Geo-Time Travel
A Time Travel through the geological history of the Austrian-Moravian border region (GeoTT)
Projekt-ID: ATCZ00013
Focus: education, culture and tourism
Project implementation period: 1.2.2024 - 31.1.2027
Project implementation period: 1.2.2024 - 31.1.2027
Project partner: Natural History Museum Vienna (lead), Fossilienwelt Weinviertel in Stetten, Moravské zemské muzeum (MZM) in Brno
The Austrian-Moravian border region combines a unique heritage of the history of the earth. The development of this landscape
is documented over a period of 380 million years in a geographically relatively small area. It ranges from the bizarre reefs
of the Palaeozoic Era to the tropical lagoons of the Mesozoic Ear and the cold mammoth steppe of the Ice Age. The INTERREG ATCZ00013 GeoTT project enables a physical and digital journey through time bringing these past habitats to life. The journey
through time is designed as a one- or two-day tour between Vienna and Brno and offers a new way of exploring the region.
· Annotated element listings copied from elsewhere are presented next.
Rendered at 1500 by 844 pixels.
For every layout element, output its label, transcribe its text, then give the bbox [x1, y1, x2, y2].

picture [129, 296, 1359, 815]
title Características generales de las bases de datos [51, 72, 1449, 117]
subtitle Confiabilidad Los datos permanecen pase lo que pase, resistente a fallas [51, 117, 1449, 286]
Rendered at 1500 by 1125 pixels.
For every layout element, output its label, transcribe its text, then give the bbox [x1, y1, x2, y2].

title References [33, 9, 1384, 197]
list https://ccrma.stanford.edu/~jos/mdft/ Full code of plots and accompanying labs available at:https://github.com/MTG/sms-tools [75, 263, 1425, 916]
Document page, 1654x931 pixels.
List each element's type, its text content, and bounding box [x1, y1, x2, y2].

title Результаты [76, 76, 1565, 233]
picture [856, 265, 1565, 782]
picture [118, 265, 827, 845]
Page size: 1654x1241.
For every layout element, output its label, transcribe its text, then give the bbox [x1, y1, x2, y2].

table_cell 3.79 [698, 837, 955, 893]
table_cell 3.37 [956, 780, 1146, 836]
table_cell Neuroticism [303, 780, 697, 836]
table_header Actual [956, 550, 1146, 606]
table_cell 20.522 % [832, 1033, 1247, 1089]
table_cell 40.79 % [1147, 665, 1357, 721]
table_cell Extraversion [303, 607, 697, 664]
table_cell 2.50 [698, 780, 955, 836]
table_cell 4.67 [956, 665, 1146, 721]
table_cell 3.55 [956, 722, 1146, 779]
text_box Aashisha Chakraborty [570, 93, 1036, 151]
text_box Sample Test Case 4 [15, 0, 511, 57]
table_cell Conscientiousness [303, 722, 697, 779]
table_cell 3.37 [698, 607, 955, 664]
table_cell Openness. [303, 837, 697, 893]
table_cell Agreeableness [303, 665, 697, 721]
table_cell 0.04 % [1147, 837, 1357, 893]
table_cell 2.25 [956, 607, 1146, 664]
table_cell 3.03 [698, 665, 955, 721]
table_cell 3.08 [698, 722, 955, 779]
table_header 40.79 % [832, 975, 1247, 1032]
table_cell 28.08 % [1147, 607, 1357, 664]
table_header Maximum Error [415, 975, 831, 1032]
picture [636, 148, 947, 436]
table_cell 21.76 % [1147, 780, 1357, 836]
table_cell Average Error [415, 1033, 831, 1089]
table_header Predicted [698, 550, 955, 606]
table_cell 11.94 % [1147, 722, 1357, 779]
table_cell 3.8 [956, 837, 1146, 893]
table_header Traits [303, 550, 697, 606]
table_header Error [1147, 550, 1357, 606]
There will be interactive stations and video animations at the three partner institutions as well as 17 information panels
at important sites located between Vienna and Brno. The connecting element of the project is a mobile phone app that allows
visitors to immerse themselves in the virtual worlds and experience the past environments with their often strange organisms.
Thanks to this digital backbone, the time travel is also accessible from any location and without barriers.
At the NHM Vienna, visitors are invited to dive in immersive worlds with the help of an 11-metre-long LED wall with an installation
by Ars Electronia Futurlab. A scanning station integrated into a large, mobile drawing table allows visitors to actively create
different virtual worlds that are immediately visible on the LED wall.
In the Fossilienwelt Weinviertel, a new adventure playground will inspire a young audience in particular for the geological past. A giant walk-in shark and
a snail forest with net tunnels and slides provide a playful immersion into the tropical world that prevailed in Lower Austria
16.5 million years ago. The history of life is presented along an interactive, 48-meter-long imnstallation.
Animations of past worlds will also be on display in the Moravian Provincial Museum, where a digital microscope will give visitors a completely new perspective on fossils. The biggest attraction will be a
model of the jaw of the giant shark Otodus megalodon, whose teeth were found in the Tertiary sediments of the entire region.
The project intensifies the contacts between NHM Vienna, MZM and Fossilienwelt on a personal and institutional level and will
thus appeal to new groups of visitors. The project offers all partners the opportunity to significantly increase their visibility
and at the same time arouse public interest in scientific research. In addition, the project partners expect positive impulses
for tourism development in the Austrian-Moravian border region.